Understanding your annual performance trends is critical. “If the business is growing moderately year over year, and you can show that, you can keep the price up” when it comes time to sell, he explains. If it isn’t, the prospects might be tougher.
For this analysis, pay more attention to your top line than the bottom one. “A company that’s got revenue growth, even though profits are not up to speed, can still get a good price,” Hecht says.
Step 4: Look realistically at your options.
By the time you’ve gotten this far, you should have a pretty good idea of whether you can sell the business as a going concern or are better off liquidating.
“That’s the worst-case scenario — liquidation of assets,” Hecht says. “If your business is somewhat successful and has a brand, there’s no reason you can’t sell it.”
But you should also face up to when liquidation has its rewards.
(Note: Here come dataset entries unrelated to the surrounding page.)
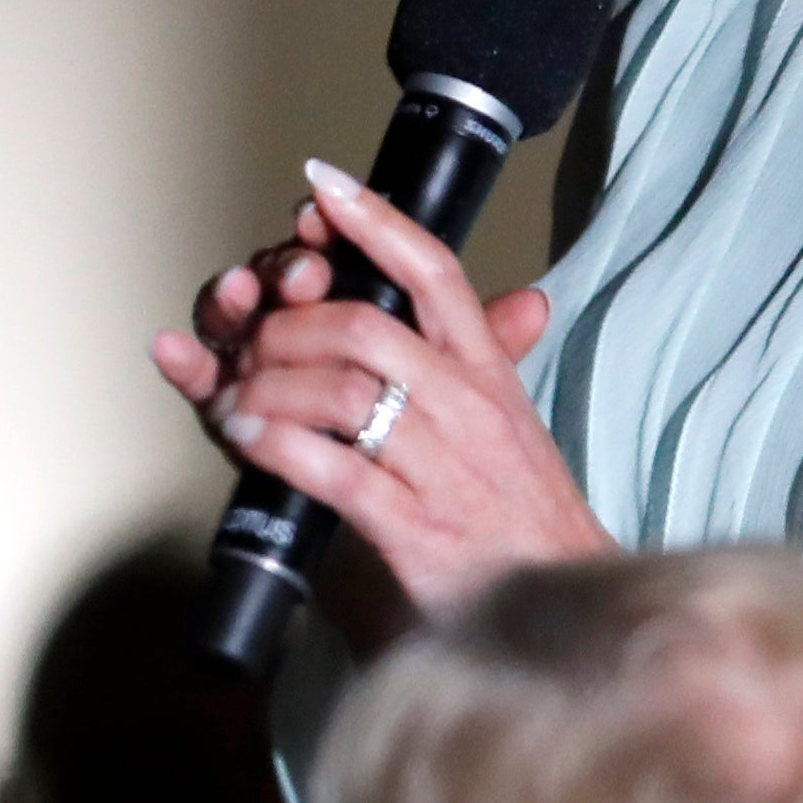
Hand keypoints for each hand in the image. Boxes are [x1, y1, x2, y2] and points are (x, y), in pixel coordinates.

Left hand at [149, 159, 614, 615]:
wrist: (567, 616)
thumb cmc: (524, 521)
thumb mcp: (513, 429)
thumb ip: (494, 363)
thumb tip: (525, 298)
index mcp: (487, 375)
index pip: (434, 273)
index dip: (376, 222)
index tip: (321, 186)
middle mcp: (468, 410)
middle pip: (365, 325)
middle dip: (289, 321)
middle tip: (251, 336)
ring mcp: (442, 469)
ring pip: (342, 391)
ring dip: (268, 384)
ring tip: (235, 395)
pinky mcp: (414, 531)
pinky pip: (332, 470)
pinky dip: (277, 445)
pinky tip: (248, 437)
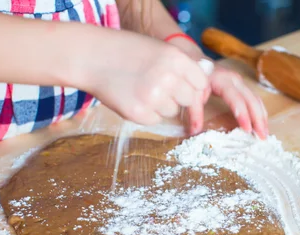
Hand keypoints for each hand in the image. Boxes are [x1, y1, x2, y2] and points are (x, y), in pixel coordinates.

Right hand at [77, 29, 207, 124]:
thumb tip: (207, 82)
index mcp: (176, 58)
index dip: (193, 86)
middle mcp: (167, 78)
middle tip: (158, 86)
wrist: (92, 57)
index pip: (201, 83)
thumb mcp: (159, 49)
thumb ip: (183, 67)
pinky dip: (147, 113)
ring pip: (173, 111)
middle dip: (178, 97)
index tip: (183, 85)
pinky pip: (156, 120)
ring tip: (142, 89)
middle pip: (190, 100)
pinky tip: (133, 98)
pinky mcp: (139, 114)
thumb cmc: (128, 52)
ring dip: (162, 105)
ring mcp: (153, 97)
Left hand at [168, 37, 268, 139]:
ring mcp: (241, 83)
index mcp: (223, 80)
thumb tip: (194, 131)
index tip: (247, 129)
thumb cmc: (193, 79)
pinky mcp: (242, 87)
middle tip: (262, 137)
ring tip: (264, 134)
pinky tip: (262, 125)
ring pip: (256, 100)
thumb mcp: (191, 93)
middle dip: (258, 119)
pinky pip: (255, 100)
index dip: (243, 114)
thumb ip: (193, 112)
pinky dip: (260, 113)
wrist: (196, 62)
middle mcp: (235, 81)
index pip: (236, 99)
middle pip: (252, 100)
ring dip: (262, 117)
For example, “If you own some real estate, depending upon where it is, that could be positive,” he says. “It can make up for a business not being that valuable.”
Don’t let wishful thinking inflate what your assets are really worth, though. “My experience is that customer lists aren’t all that valuable,” Hecht warns. “You can buy those lists for nothing.”
More valuable is the detailed data only you can supply and customer relationships that carry greater force than simple loyalty. “If you have a customer that’s been paying you revenue for years, that contract can be sold to a new buyer,” he points out.
“You can monetize that.”
Step 5: Consider alternatives to an immediate cash sale.
Yes, you might think things are urgent, but can you buy some time? Consider taking on a business partner, Hecht says. You can sell to that person over time, phasing out your own role in the operation. Or you could sell your business to your employees, if you have some.
Don’t want to stick around, even with a partner? You could sell it to an outside buyer, but finance the deal yourself. Yes, that does demand more involvement at first, and it also carries the risk that if things go south, you wind up having to foreclose, owning a business you were trying to sell. But on the upside, “the seller can get the most out of that type of a sale,” he contends.
Step 6: Decide if a business broker is right for you.
Picking a business broker is like choosing a real estate agent for your house. “There’s good ones and there’s bad ones,” Hecht warns. “Making that decision on who’s going to represent your business is an important decision.”
And like most important decisions, it can be time-consuming. Hecht suggests you consider 10 or 15 candidates and evaluate them critically. Are they experienced in your industry? How long are their properties on the market? When they close a deal, do they tend to get their list price or close to it? You want a careful student of the market skilled at sizing up the businesses they represent. You don’t want someone who slaps on a pie-in-the-sky price that time on the market grinds into crumbs.
And if everything you’ve read so far is just hypothetical, then you might consider …
Step 0: Run your business so you can expect the unexpected.
The best time to prepare for an emergency is when there is no emergency. Always position your business for sale. Don’t wait until you find you must act now.
For Hecht, the simplest strategy is to run your business with the discipline of a franchise: Develop ongoing operations manuals; have a rolling, regularly updated business plan; establish and organize personnel policies, including job descriptions; construct clear and achievable financial standards and projections; and pull together everything you know about how to reach new customers and keep existing ones coming back — your fundamental market strategies.
“All that kind of stuff should be organized in a process manual and an annual business plan,” Hecht says. “As a business coach I spend 90 percent of my time doing that with my clients.”
So if you’ve got to sell now, take that deep breath and follow those first six steps. And if you don’t, then consider going straight to Step 0.
Either way, you may find it a lot easier to sleep at night, and know that now — or later — you’ll get the best price you can for all you’ve put into your business over the years.